Capitolo V: Uomini e alberi

“A meno che entrambe i sessi non si uniscano nel tentativo di realizzare una sessualità non fallica, di riscrivere il copione della sessualità prendendo le distanze dalla violenza del Fallo, nulla cambierà.” (R. Braidotti, In Metamorfosi)

La presa di distanza dalla violenza del fallo e la critica radicale al fallologocentrismo è, anche nel pensiero di Adriana Cavarero, una costante. Riportiamo dal V capitolo del suo ultimo libro Inclinazioni. Critica della rettitudine, un passaggio accompagnato dall’immagine che vi compare.

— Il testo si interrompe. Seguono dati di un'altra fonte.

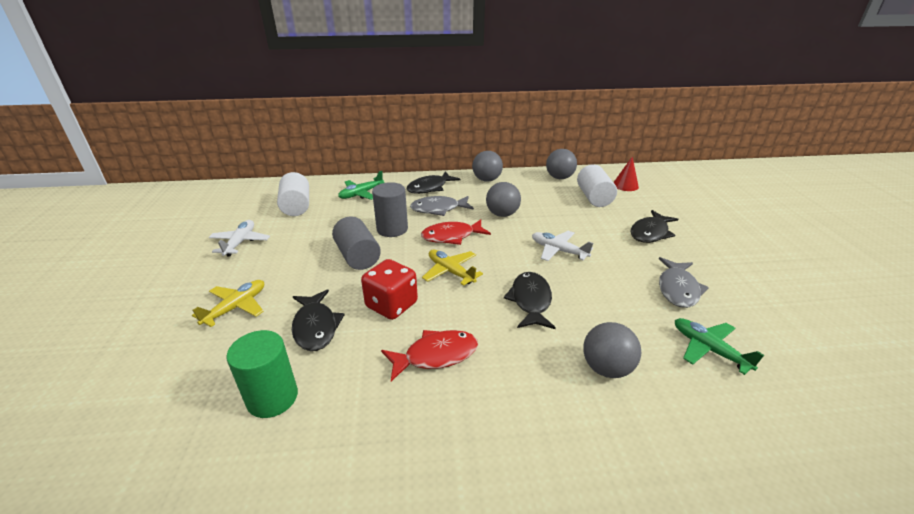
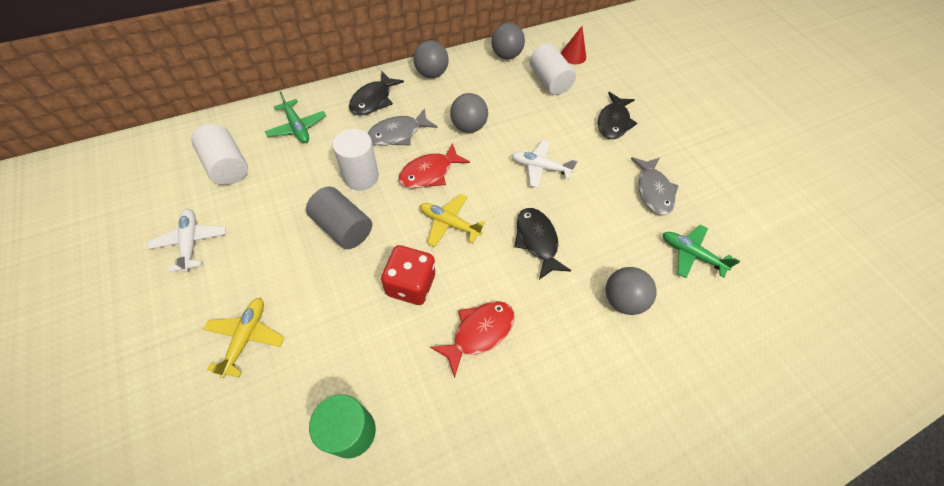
camera: 25 degrees left, 25 degrees up
(315, 327) = (348, 336): black fish -> none
(361, 194) = (297, 127): green plane -> green plane turned 60 degrees counterclockwise
(392, 229) = (361, 177): grey cylinder -> white cylinder

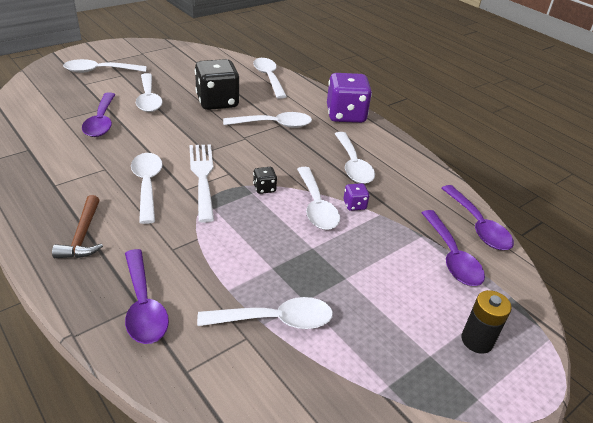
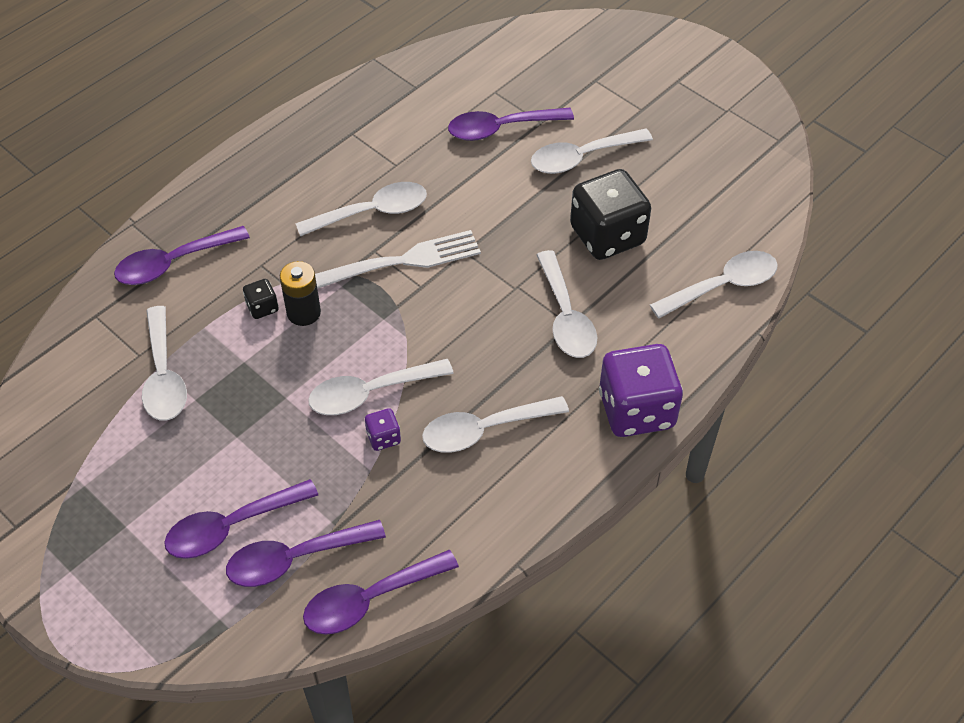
camera: 85 degrees right, 15 degrees up
(83, 235) = (269, 185): brown hammer -> none
(99, 71) = (641, 83): white spoon -> none
(264, 188) = (396, 330): black dice -> black dice (262, 307)
(427, 287) = (231, 527): none -> purple spoon
(477, 340) = (149, 577): black battery -> black battery (303, 312)

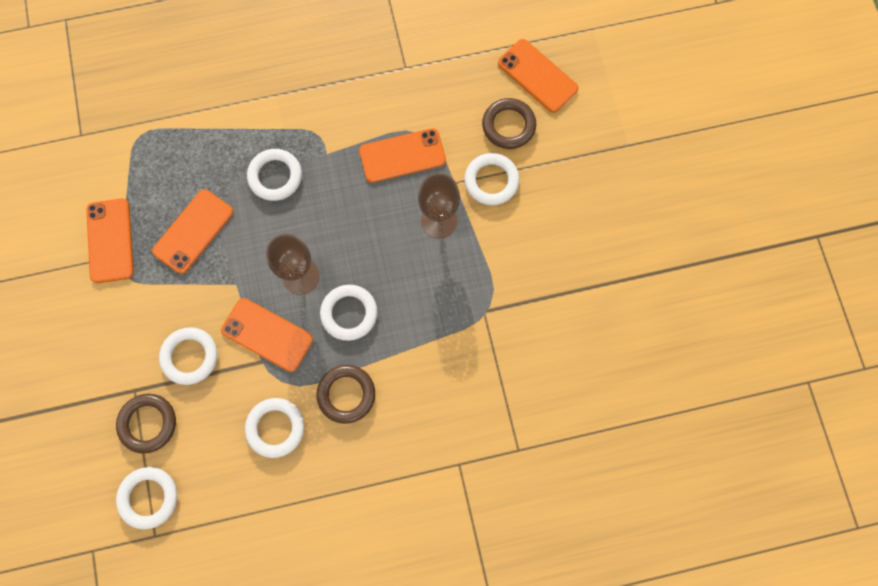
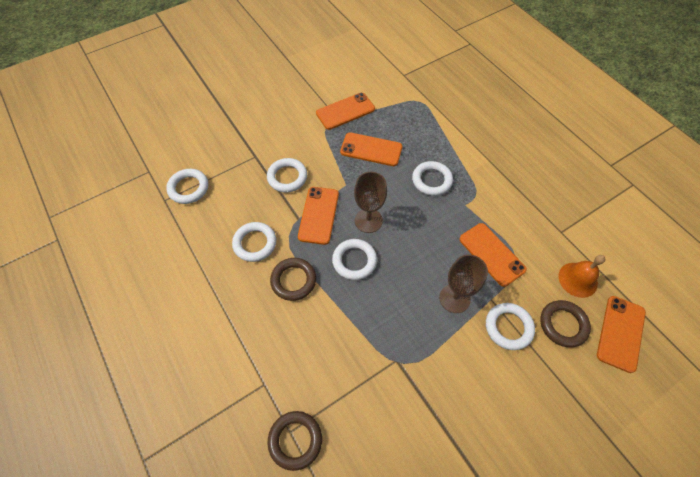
camera: 70 degrees right, 15 degrees down
(148, 423) = (236, 171): brown ring -> brown ring (295, 440)
(467, 83) = (577, 279): none -> orange bell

“Chi sfogli il libro di Carl Gustav Jung Psicologia e alchimia si imbatte in due immagini molto curiose che compaiono sotto il titolo di arbor philosophicus, albero filosofico. Tratte da un manoscritto del XIV secolo, il Codex Ashburnham, rappresentano l’una un uomo nudo, sdraiato a terra, dal cui fallo cresce un albero robusto, dritto e frondoso; l’altra una donna nella medesima posizione, dalla cui testa si innalza un albero dal tronco più sottile. Riconducendole agli archetipi dell’inconscio che egli chiama “anima” e “animus”, Jung collega le due figure alla versione maschile e femminile della prima materia e le identifica con Adamo e Eva (…). Il legame fra l’albero e il fallo è comunque assai antico nonché accreditato, sul piano della lingua da etimologie interessanti (…). La verticalità dell’albero, nelle figure del Codex Ashburnham, tradisce un’impronta squisitamente maschile. Come avviene nella pittura astratta di Barnett Newman, assumendo fattezze arboricole e spudoratamente itifalliche, una sbarra dritta si innalza. Il che, tuttavia, non esaurisce l’enorme potenzialità, capace di esprimersi su molteplici registri, del simbolo dell’albero. Come ben sa Virginia Woolf, la coincidenza fra verticalità  ed erezione costituisce solo la faccia più banale del problema (…). In un primo tempo accostato occasionalmente alla donna, l’albero – come vuole una celebre tradizione iconografica  – rimanda ben presto all’uomo. Invece di confondersi con la figura femminile, nel seguito dell’argomentazione l’immagine dell’albero va, anzi, proprio a sollecitare la verticalità dell'”I”, il dominio prepotente della sbarra rigida e dritta. “L’aridità che l’ombra dell’ “Io” provoca”, scrive Woolf, è “come quella del faggio gigante, sotto il quale non cresce nulla”.

Una risposta a “Una comicità tutta “Verticale”…

  1. Grazie Paola, mi sono chiesta spesso come mai l’albero, come simbolo, sia così “duplefax”, anche a prescindere da tutte le espressioni figurate e da tutte le raffigurazioni. E mi ha sempre suscitato curiosità la circostanza che, nella lingua latina, tutti i nomi di albero sono sempre e soltanto femminili, e quindi si aggettivano al femminile. Insomma, come se l’essenza arborea fosse percepita come femminile.